During mining, a pump ran permanently to pump out the escaping groundwater (presumably from two different groundwater levels) and to enable operation. Along the east wall, a steep wall was created that is now about 40 metres high, which opens up the different strata. During mining, the difference in height would have been about 50–55 metres, as the lake could not yet compensate for the difference. Due to the lack of supporting rocks, the rock units above the stone wall are tilting in sometimes very large break-off movements. The eastern wall can be divided into three areas due to anthropogenic interventions and natural conditions:

1. The boulder of sandstone, in the south of the quarrying area, adjacent to the east wall.
2. The east wall, which was partially blasted away in the summer of 2021
3. Remnant shale at the northern edge of the main wall, which was not blasted off and is now slipping away.

==== The NE break-off edge ====
The southern rock wedge between the southern and eastern break-off edge consists of strongly sandy mudstones and was therefore not worth quarrying. The edge was therefore not quarried and stands quite exposed.

==== Blasted middle area ====
The large east wall, the most prominent feature of the quarry, was in danger of collapsing soon after closure. Small rockfalls occurred several times and a cone of debris already formed at the foot of the steep face, protruding from the approximately 15-metre-deep lake in the quarry basin. Here, the most obvious tilting movements of the steep face could be seen, which formed a 5–6 m wide and 60 m long break-off area. The crack in the top of the rock was so strong that it was even clearly visible in the digital terrain model (DTM) with a resolution of 1 × 1 m. The height of the break-off area went down to the next stable layer of clay shale about 20 m from the ground level. In rainy periods, a groundwater table also emerges here and drains into the lake. Occasionally, the demolition wedge was still held in place by the vegetation, especially the roots of trees.

Even though the large gap had withstood the extreme stress of the great flood in July 2021, the rock edge was still blasted as a precaution. In preparation, the lake was pumped empty above ground and drained into the Wehebach. In addition, the terrain was torn up and a new fixed hose was laid. Furthermore, on the day of the blasting itself, an additional protective dam was heaped up against the feared flood wave.

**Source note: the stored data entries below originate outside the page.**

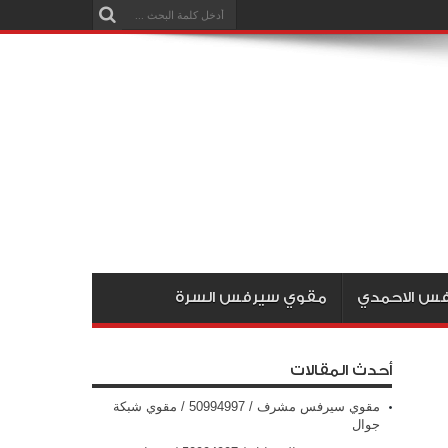
س الاحمدي
مقوي سيرفس السرة
أحدث المقالات
مقوي سيرفس مشرف / 50994997 / مقوي شبكة
جوال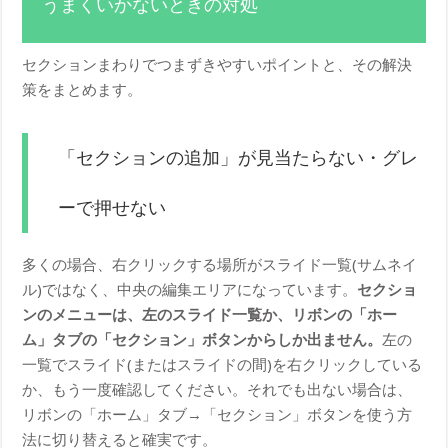
うまくいかないときの対処
セクションまわりでつまずきやすいポイントと、その解決
策をまとめます。
「セクションの追加」が見当たらない・グレ
ーで押せない
多くの場合、右クリックする場所がスライド一覧(サムネイ
ル)ではなく、中央の編集エリアになっています。
セクショ
ンのメニューは、左のスライド一覧か、リボンの「ホー
ム」タブの「セクション」ボタンからしか出ません。
左の
一覧でスライド(またはスライドの間)を右クリックしている
か、もう一度確認してください。それでも出ない場合は、
リボンの「ホーム」タブ→「セクション」ボタンを使う方
法に切り替えると確実です。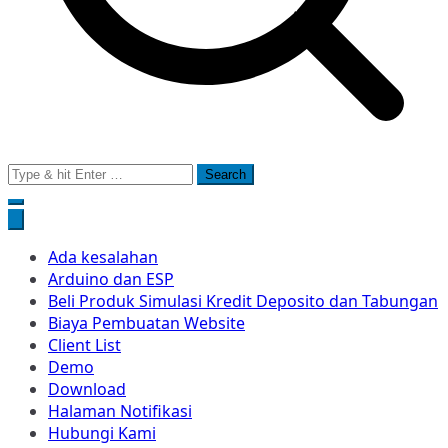
Search
for:
Ada kesalahan
Arduino dan ESP
Beli Produk Simulasi Kredit Deposito dan Tabungan
Biaya Pembuatan Website
Client List
Demo
Download
Halaman Notifikasi
Hubungi Kami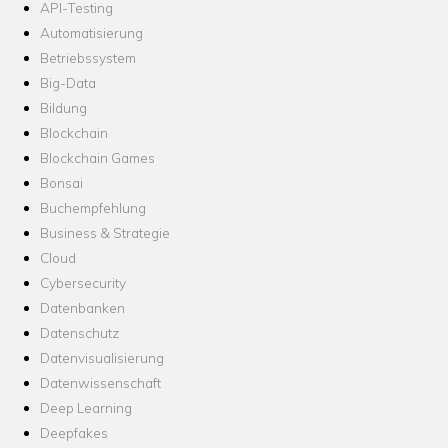
API-Testing
Automatisierung
Betriebssystem
Big-Data
Bildung
Blockchain
Blockchain Games
Bonsai
Buchempfehlung
Business & Strategie
Cloud
Cybersecurity
Datenbanken
Datenschutz
Datenvisualisierung
Datenwissenschaft
Deep Learning
Deepfakes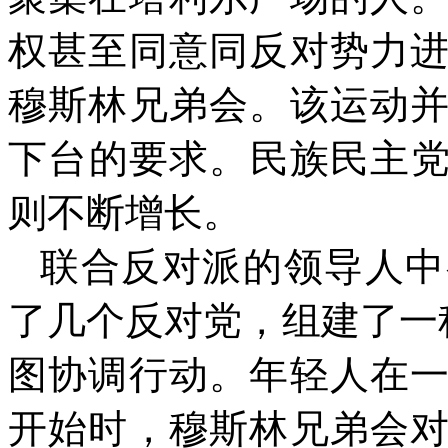
权甚至同意同反对势力
穆斯林兄弟会。该运动
下台的要求。民族民主
则不断增长。
联合反对派的领导人中
了几个反对党，组建了一
图协调行动。年轻人在
开始时，穆斯林兄弟会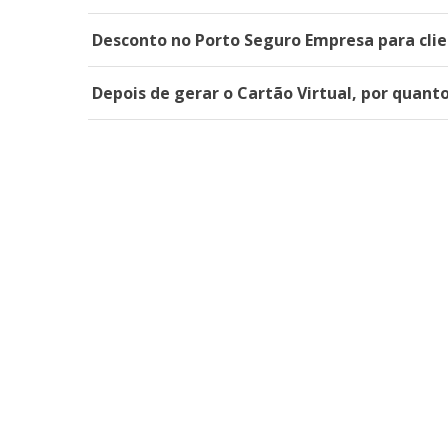
Desconto no Porto Seguro Empresa para clie
Depois de gerar o Cartão Virtual, por quant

The blasting was planned and carried out by the Cologne district government. The force of the explosion and the subsequent mass movement was felt throughout the village of Schevenhütte. Since the blast, many smaller stones have been crumbling into the lake and there have been several small landslides. Due to the lack of supporting rocks, parts from the north of the east wall are caving in and threatening to fall.

==== NW break-off edge ====
The largest rockfall could be controlled by the blasting, but as a result of the lack of supporting rock, smaller rock outcrops of clearly banded clay slate are now consecutively breaking off and forming new clear rock jumps. Here, too, large chunks break off, even if they are not as high as those on the east wall or on the sandstone wedge. The tilting is directed towards the south into the free area of the blasted-off area. Two blocks, each about 4 m long and 3 m wide, have already sunk several centimetres from the top of the rock and are completely surrounded by fissures several metres deep to the east and north. The area north of the two larger boulders is also involved in this tilting movement and is also in danger of collapsing.